Maybe if our healthcare industry wasn’t designed to profit capitalists off death and suffering, there would be no such shortage.
I say this as someone who used to donate regularly until I learned how my donated blood was then being ransomed for private profit against sick people that need it.
I won’t knowingly support such a system, where genuine charity (not that shit corporations do for tax breaks and marketing, that’s called a transaction) is bastardized and betrayed into serving the profit motive.
You can try cutting out the middle man and donate to a hospital. I know UCSF has their own blood collection, many other hospitals should be the same
The system is fucked, yes. But the solution isn’t to stop donating. Doing that reduces supply and exacerbates the exact problems you’re describing.
Ransomed? I hadn’t heard about this so I checked and found that places like Red Cross sell the blood for roughly $250 per unit to hospitals in the US, which seems…perfectly reasonable within the parameters of our healthcare system. There are operational costs to collecting blood that have to be funded somehow.
The cost to patients charged by healthcare providers is unrelated, and this does not apply to for-profit plasma centers, which…yeah, don’t do that.
The cost to patients charged by healthcare providers is unrelated
The next link in the donation delivery chain is unrelated? Agree to disagree.

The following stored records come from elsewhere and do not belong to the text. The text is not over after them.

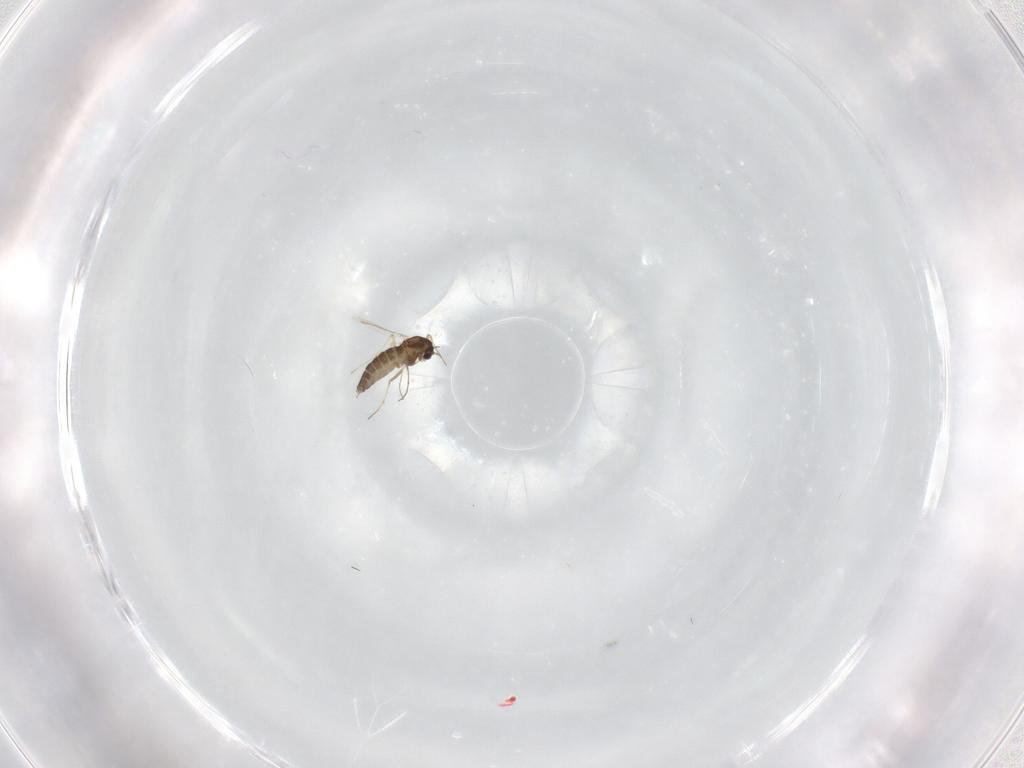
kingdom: Animalia
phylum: Arthropoda
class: Insecta
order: Diptera
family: Chironomidae
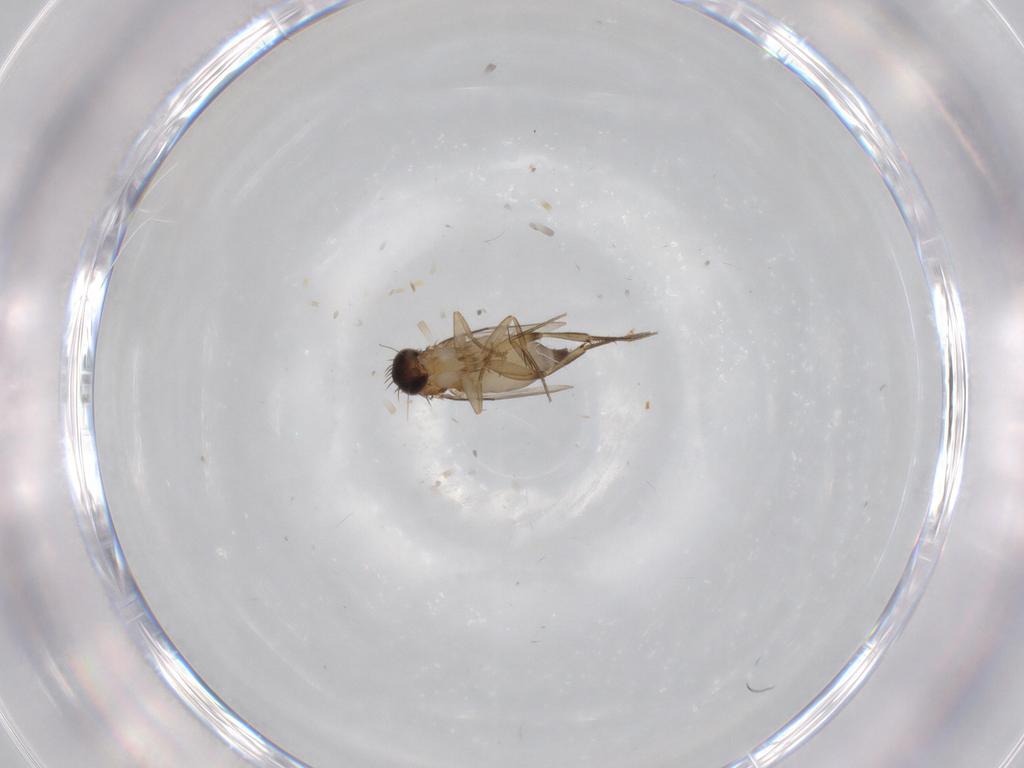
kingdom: Animalia
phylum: Arthropoda
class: Insecta
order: Diptera
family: Phoridae
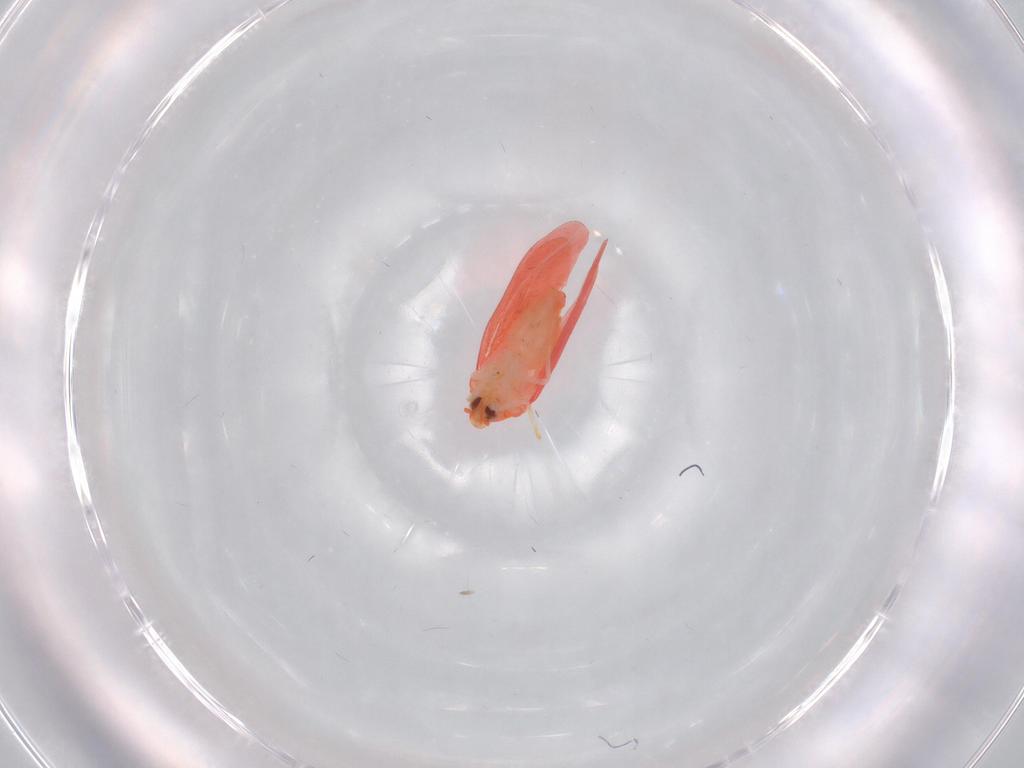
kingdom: Animalia
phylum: Arthropoda
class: Insecta
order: Hemiptera
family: Aleyrodidae
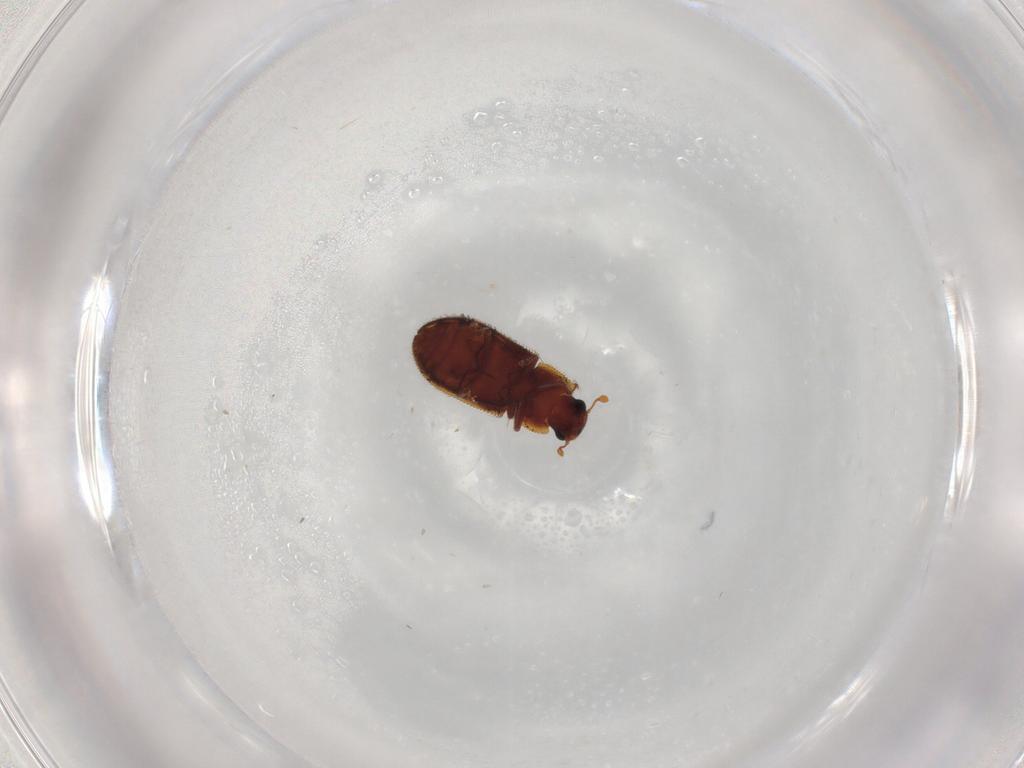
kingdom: Animalia
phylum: Arthropoda
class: Insecta
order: Coleoptera
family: Zopheridae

Capitalist Trojan horse Charter schools might be “non-profit” but they hire publically traded, for profit charter management companies. It’s all a capitalist profit grift by design. Pretty but fake front-end hiding a greed driven backend.
The next link in the donation delivery chain is unrelated? Agree to disagree.
Forgive me, but this is misguidedly reductive. No healthcare is provided in the US, by providers, without being subjected to capitalist exploitation. If I understand your thought process, a collective of the best pharmaceutical scientists in the world could create a completely non-profit pharmaceutical NGO, design and manufacture life-saving drugs, and give them away to hospitals (or sell them at-cost). But so long as hospitals then charge profit rates for those drugs, it would be ethically indefensible to financially support the NGO?
Is that not holding patients hostage in an impotent effort to force change in the broader healthcare industry? I donate to my local non-profit blood center, who (assuming they’re similar to ARC) sells my blood to local hospitals at-cost, and then my blood is used to save a patient in need. The patient will then be responsible for paying the hospital exorbitant sums for my blood (from which the blood center doesn’t benefit) and all the other services it provides, but what’s the alternative?
Edit: would it make a difference if the blood center didn’t charge hospitals for the blood, even though the hospital will still charge patients?